While industrial cybersecurity continued to make great strides in 2024, a great deal of work obviously remains. As the army of bad actors and state-sponsored hackers continue to evolve their tactics and become more complex in their operations, here are some of the leading tactics to anticipate when developing plans and allocating cybersecurity investments.
Ilia Sotnikov, Security Strategist at Netwrix
- AI will enhance business operations, but security basics will remain crucial. In 2025, organizations will embrace AI-powered solutions across different business functions to increase productivity and speed decision-making. This new technology stack creates new attack surfaces and exposes organizations to previously unknown threats. To mitigate these new risks, security teams must adapt existing processes and controls, such as data access governance, privileged access management, and activity monitoring.

_ _ _ _ _ _ _

**Tasks to complete**:
1. In the cybersecurity outlook excerpt, what position does Ilia Sotnikov hold?
2. List every existing process or control that the cybersecurity outlook excerpt says security teams must adapt.

**Information provided**:
_ _ _ _ _ _ _

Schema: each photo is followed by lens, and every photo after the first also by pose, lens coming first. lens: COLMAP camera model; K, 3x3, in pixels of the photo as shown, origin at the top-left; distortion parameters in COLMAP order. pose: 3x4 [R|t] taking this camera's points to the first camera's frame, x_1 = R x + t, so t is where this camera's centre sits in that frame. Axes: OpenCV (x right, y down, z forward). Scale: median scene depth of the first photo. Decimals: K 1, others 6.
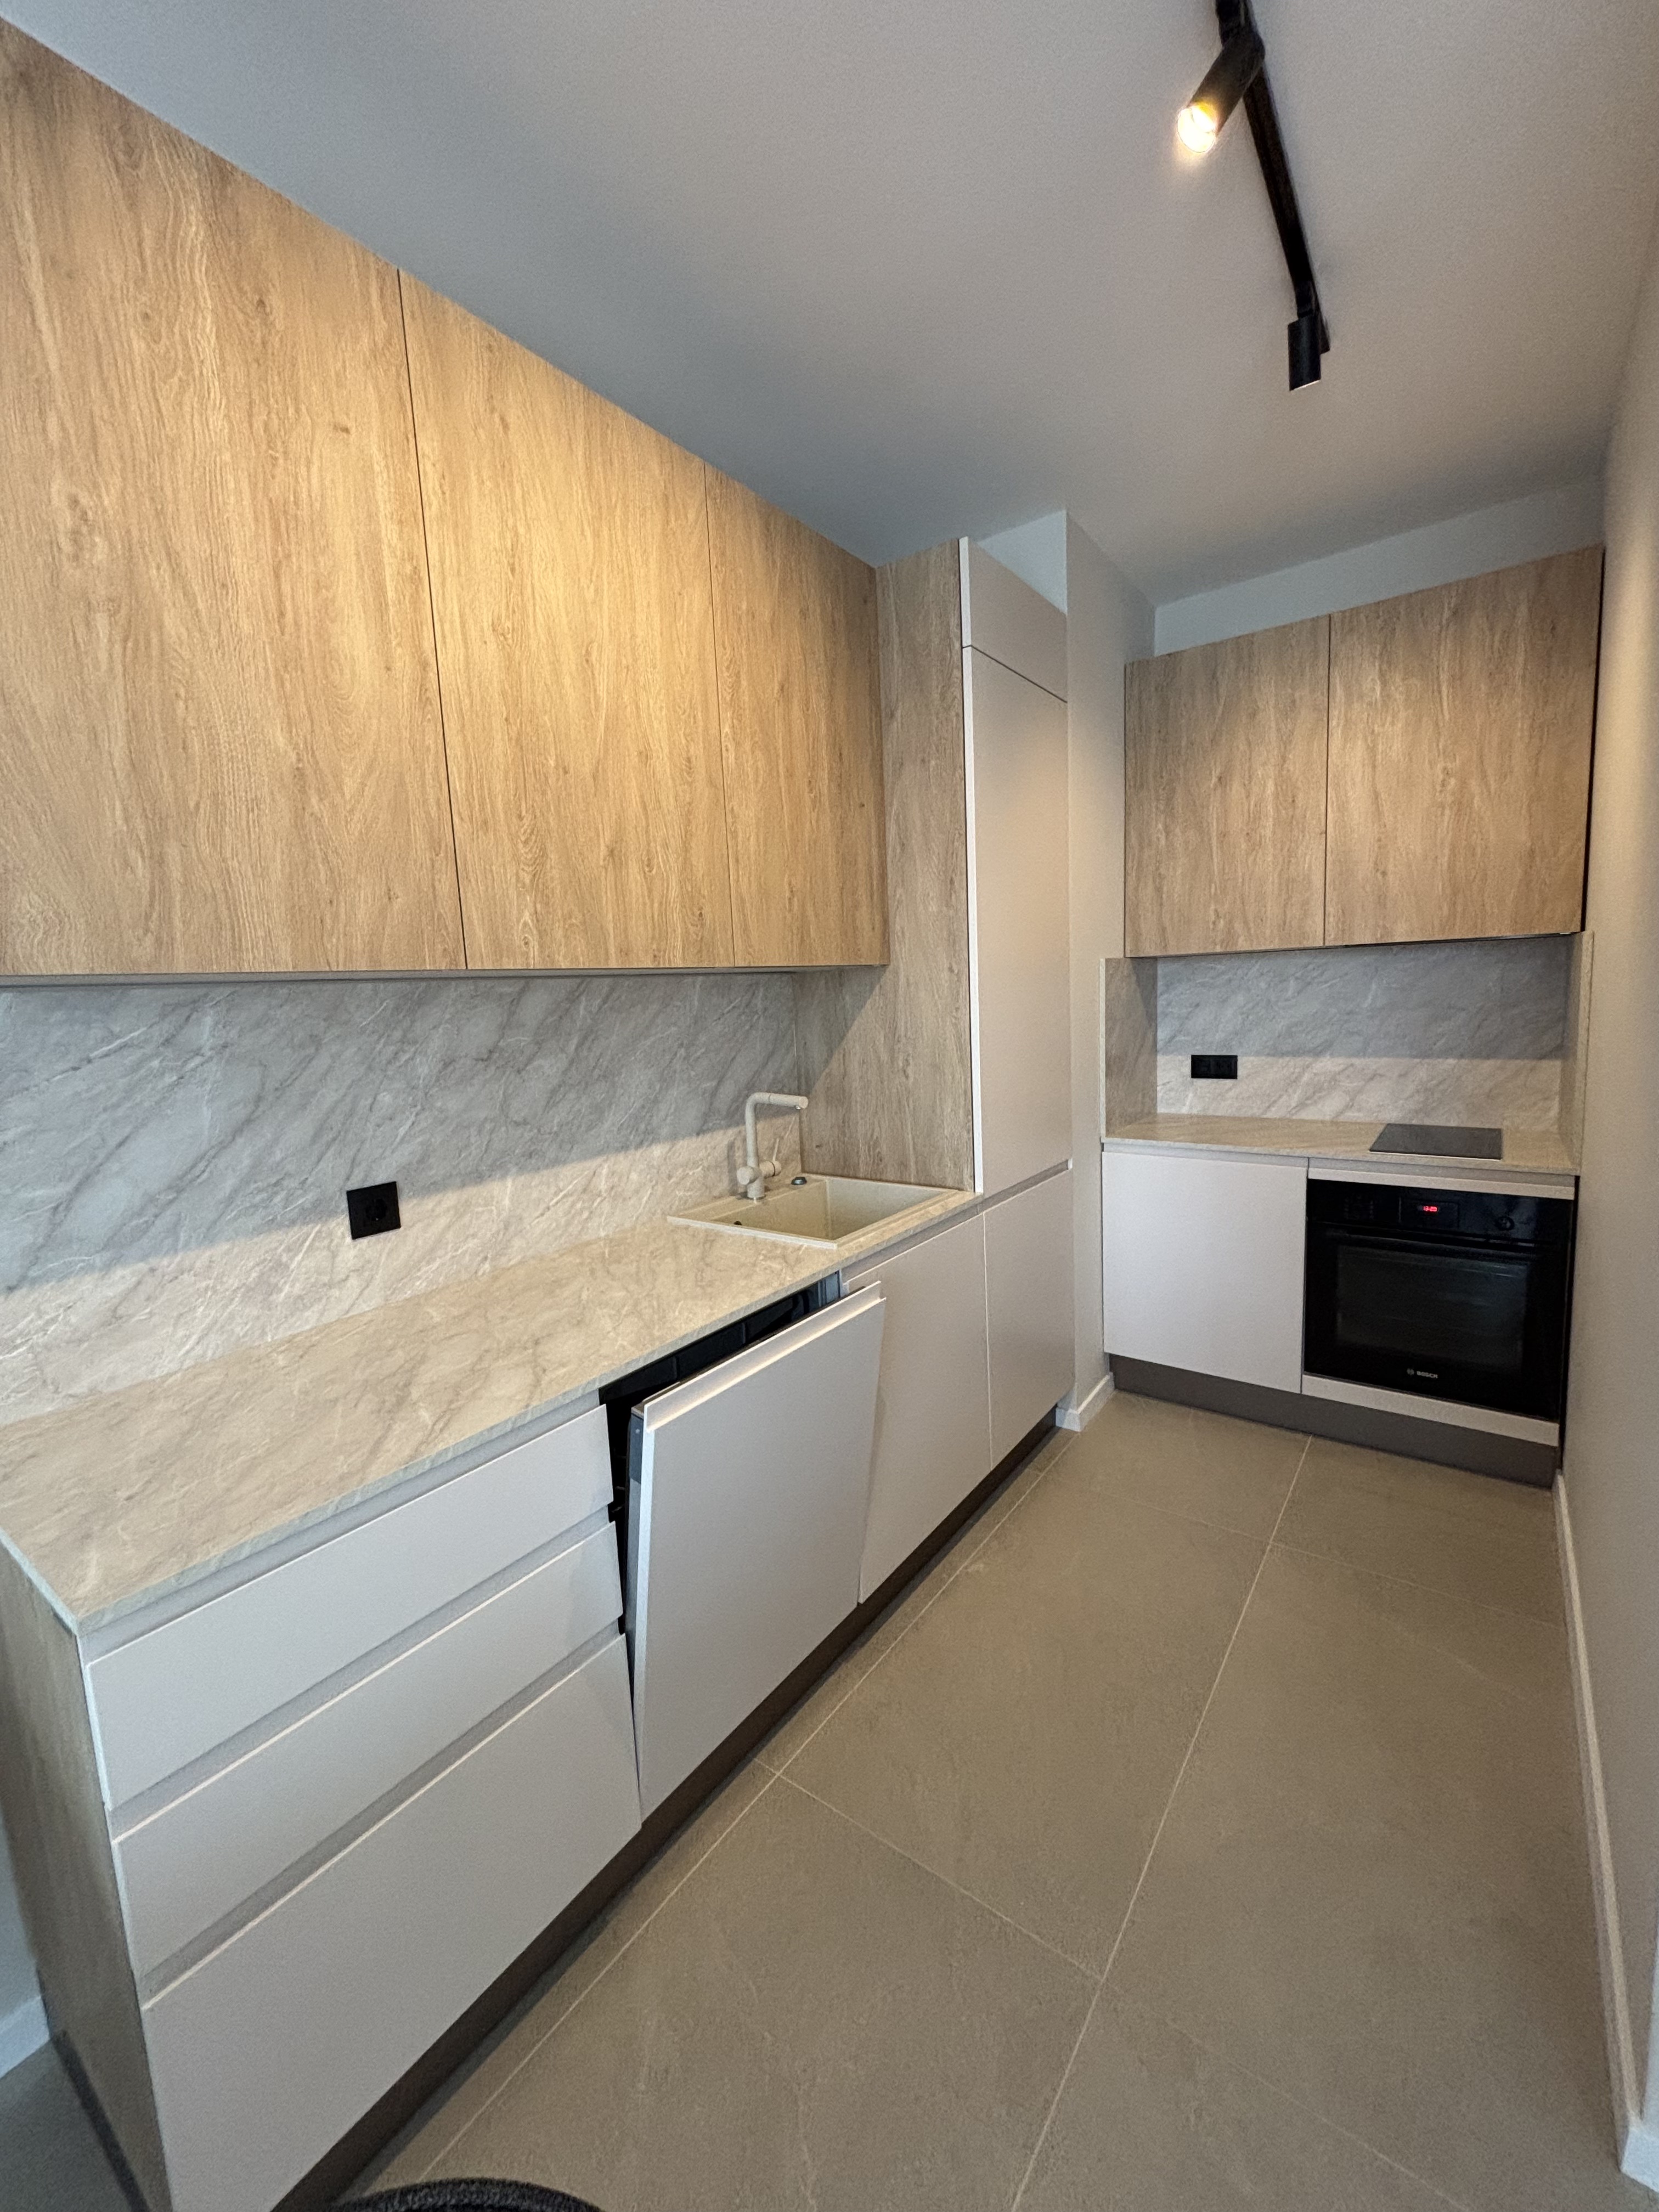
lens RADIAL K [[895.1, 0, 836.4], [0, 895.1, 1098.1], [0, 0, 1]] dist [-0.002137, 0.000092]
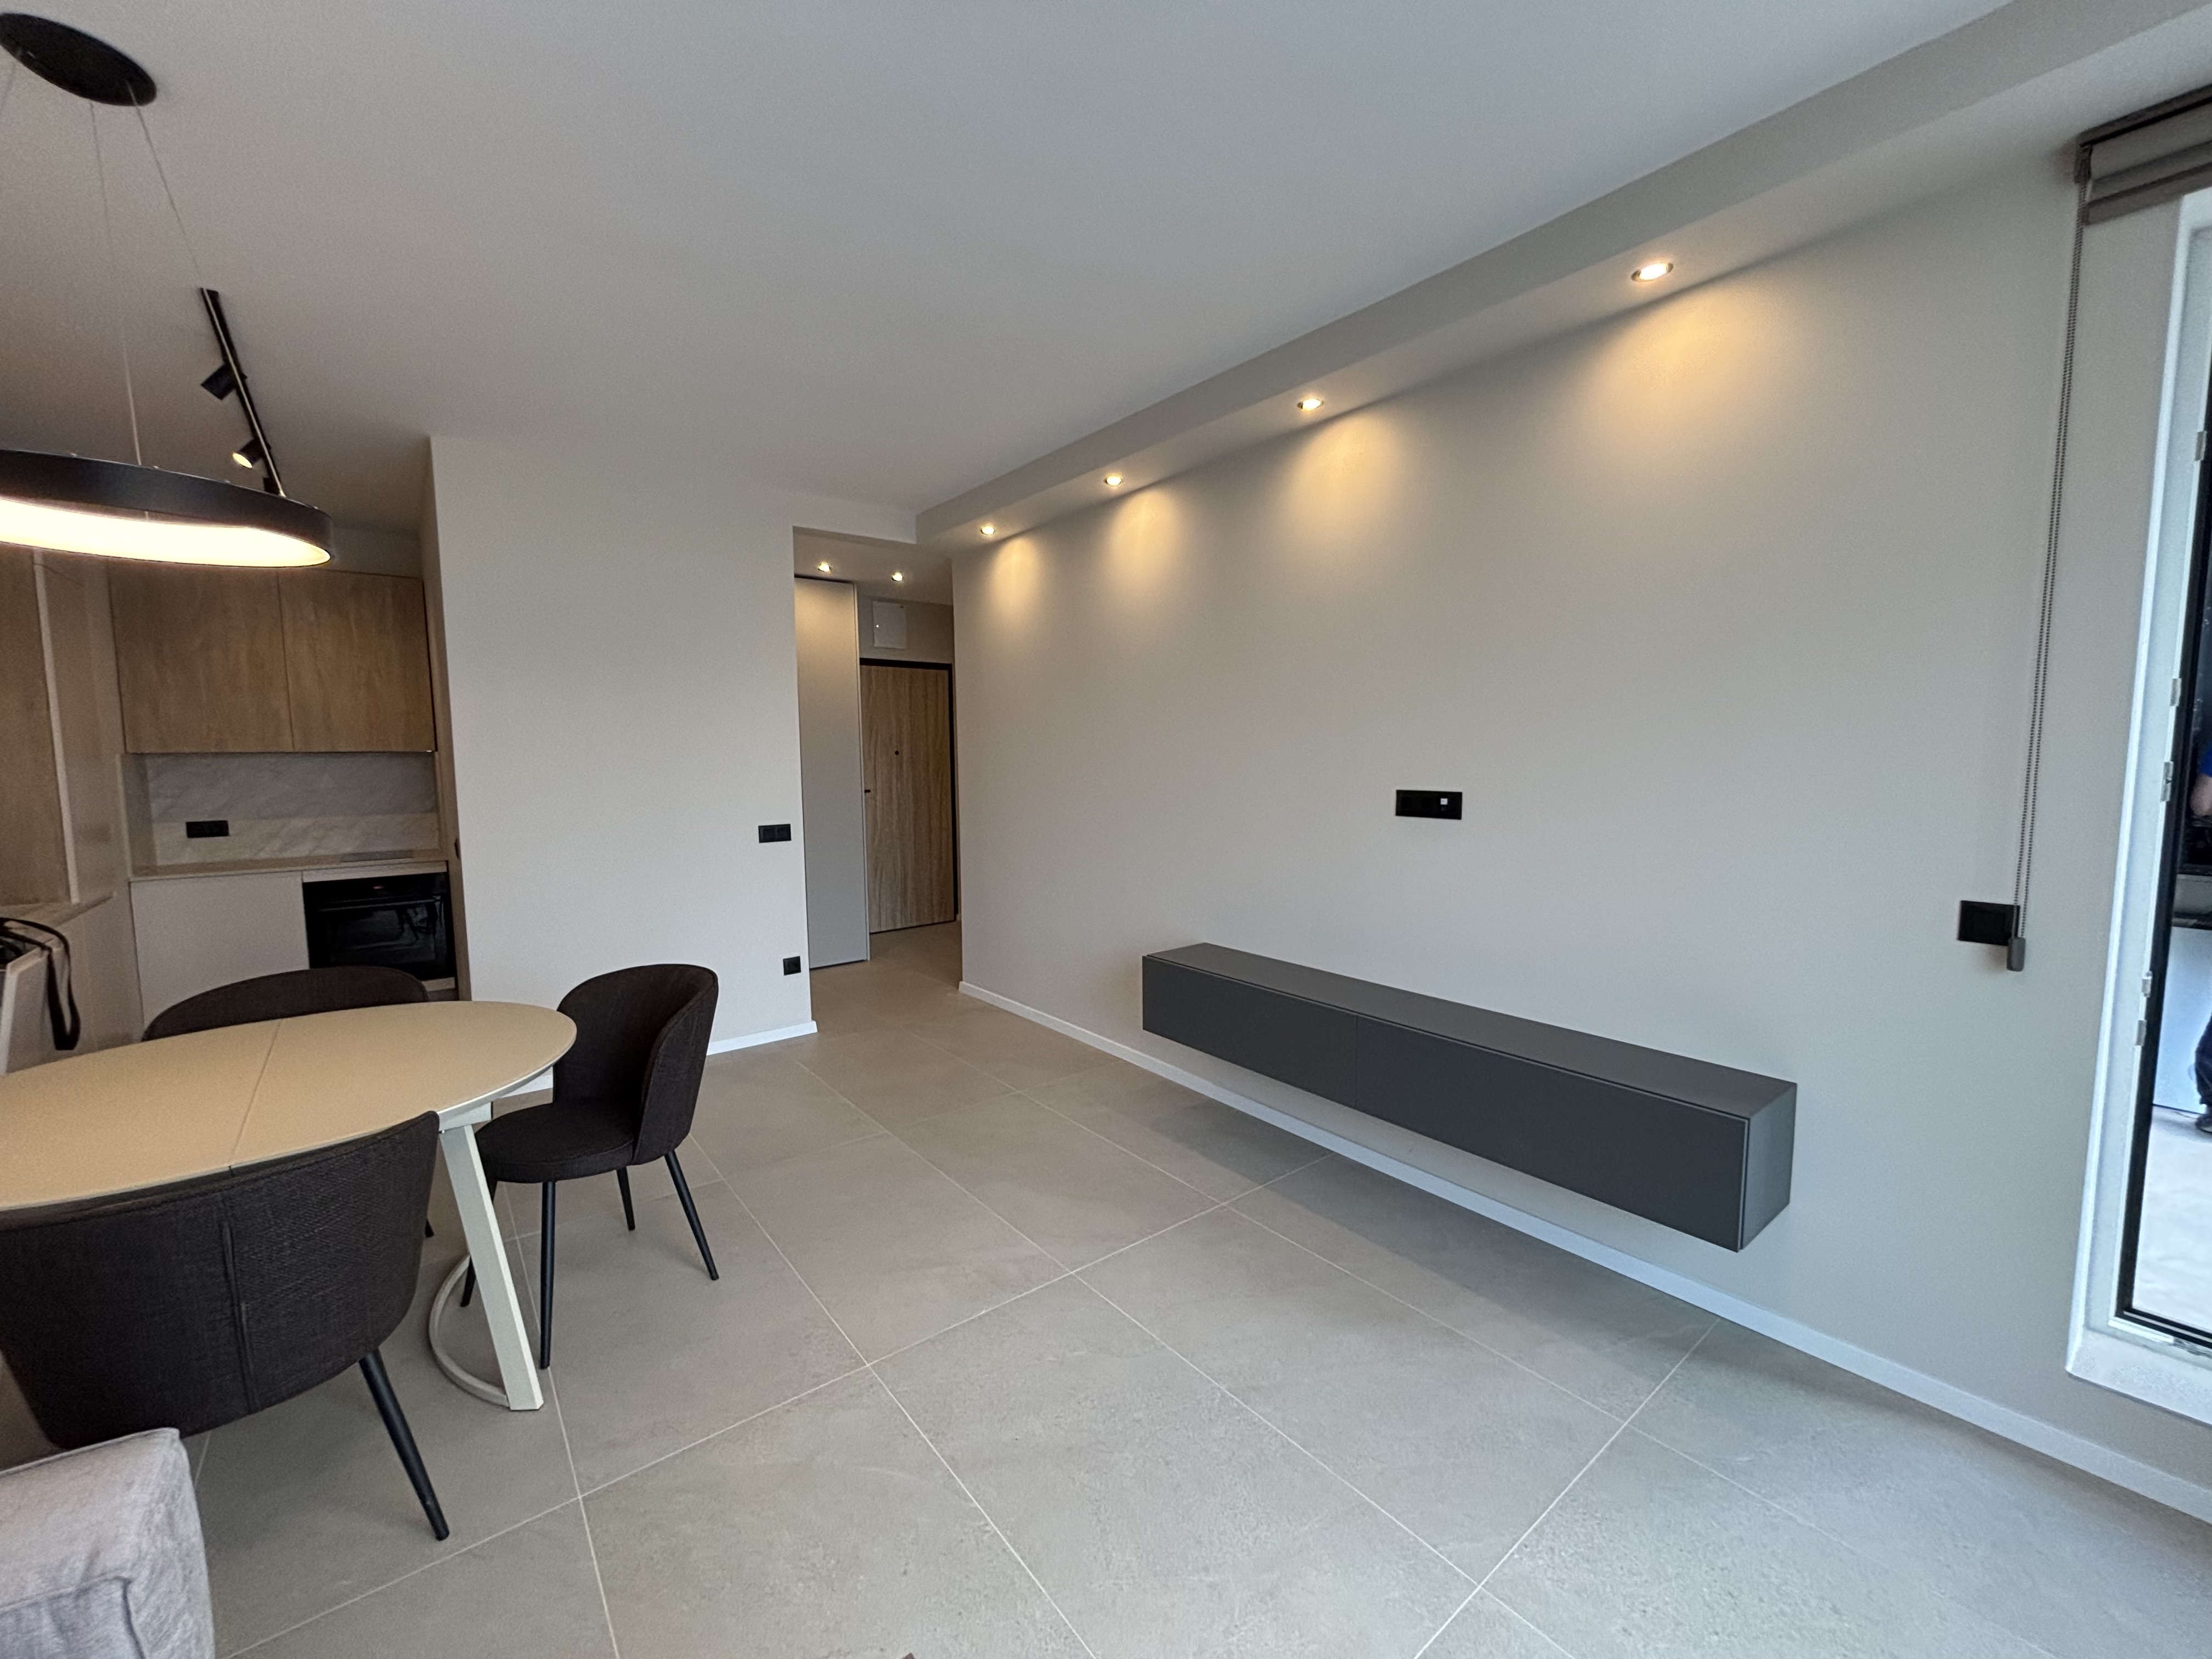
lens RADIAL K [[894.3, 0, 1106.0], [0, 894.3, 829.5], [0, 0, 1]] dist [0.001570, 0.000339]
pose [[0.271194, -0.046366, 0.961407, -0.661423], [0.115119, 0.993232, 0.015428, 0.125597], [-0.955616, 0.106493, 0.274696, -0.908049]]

_ _ _ _ _ _ _

**Your written answers**:
1. Security Strategist at Netwrix

2.
- Data access governance
- Privileged access management
- Activity monitoring